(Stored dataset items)
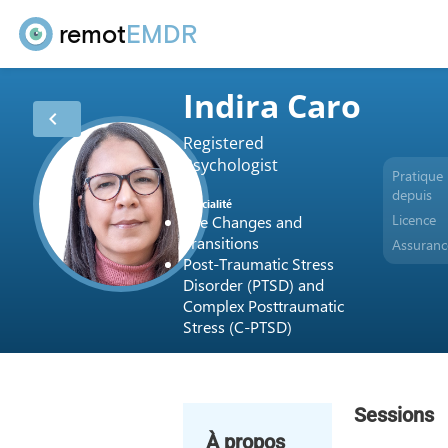
remot
EMDR
Indira Caro
chevron_left
Registered
Psychologist
Pratique
depuis
Spécialité
Licence
Life Changes and
Transitions
Assuranc
Post-Traumatic Stress
Disorder (PTSD) and
Complex Posttraumatic
Stress (C-PTSD)
Sessions
À propos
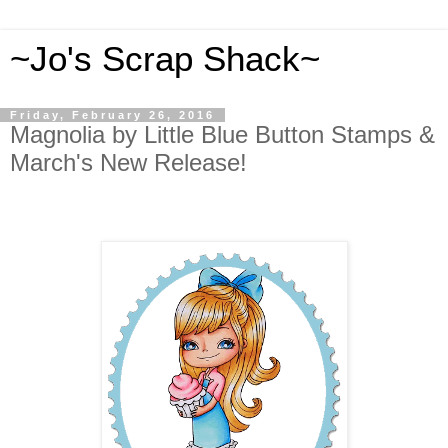
~Jo's Scrap Shack~
Friday, February 26, 2016
Magnolia by Little Blue Button Stamps &
March's New Release!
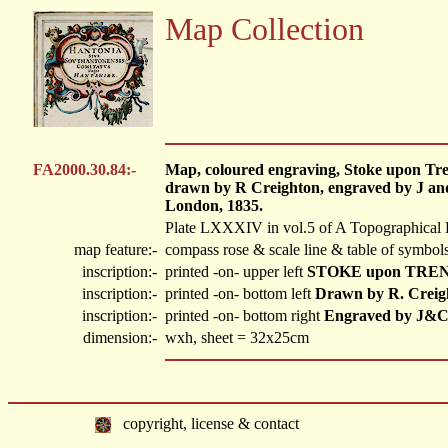
Map Collection
FA2000.30.84:-
Map, coloured engraving, Stoke upon Tren
drawn by R Creighton, engraved by J and
London, 1835.
Plate LXXXIV in vol.5 of A Topographical 
map feature:-
compass rose & scale line & table of symbols
inscription:-
printed -on- upper left
STOKE upon TRE
inscription:-
printed -on- bottom left
Drawn by R. Creig
inscription:-
printed -on- bottom right
Engraved by J&C
dimension:-
wxh, sheet = 32x25cm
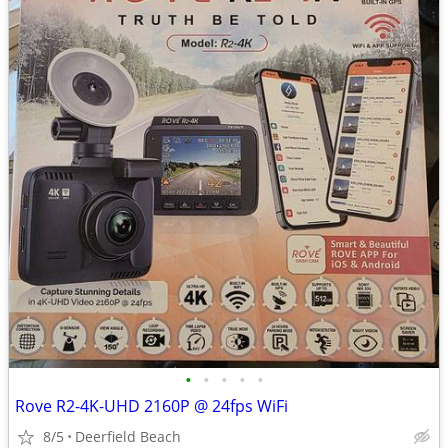
•
•
•
•
•
Rove R2-4K-UHD 2160P @ 24fps WiFi
8/5
Deerfield Beach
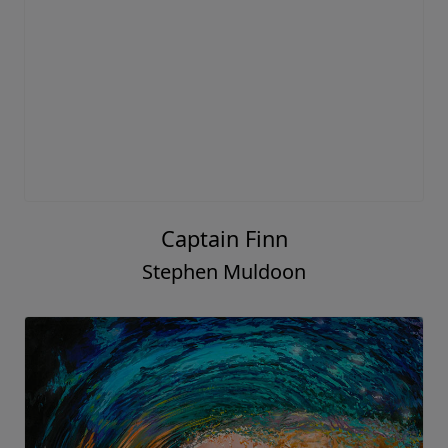
Captain Finn
Stephen Muldoon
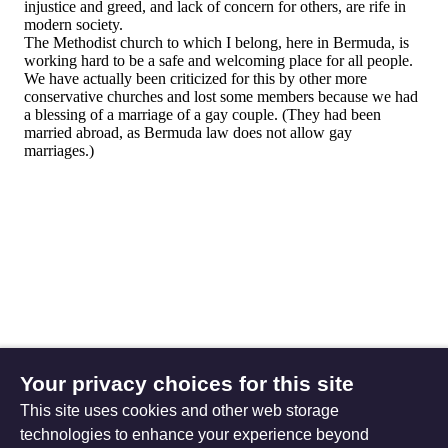
Your privacy choices for this site
This site uses cookies and other web storage
technologies to enhance your experience beyond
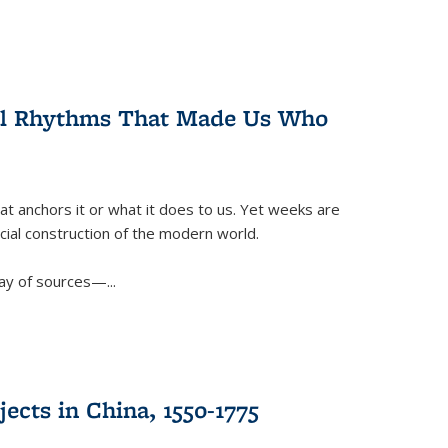
ral Rhythms That Made Us Who
t anchors it or what it does to us. Yet weeks are
ficial construction of the modern world.
ay of sources—...
ects in China, 1550-1775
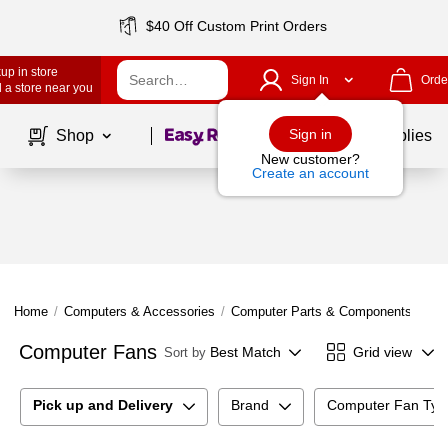
$40 Off Custom Print Orders
up in store
Sign In
Orde
 a store near you
Page
1
of
1
Sign in
Shop
School Supplies
New customer?
Create an account
Home
/
Computers & Accessories
/
Computer Parts & Components
/
Co
Computer Fans
Best Match
Grid view
Sort by
Pick up and Delivery
Brand
Computer Fan Typ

> _Problem description_: Go through the data above and print exactly the lines from its first line through the line holding "Magnolia by Little Blue Button Stamps &", both included, leaving pictures aside.

> _Response_:
remot
EMDR
Indira Caro
chevron_left
Registered
Psychologist
Pratique
depuis
Spécialité
Licence
Life Changes and
Transitions
Assuranc
Post-Traumatic Stress
Disorder (PTSD) and
Complex Posttraumatic
Stress (C-PTSD)
Sessions
À propos
~Jo's Scrap Shack~
Friday, February 26, 2016
Magnolia by Little Blue Button Stamps &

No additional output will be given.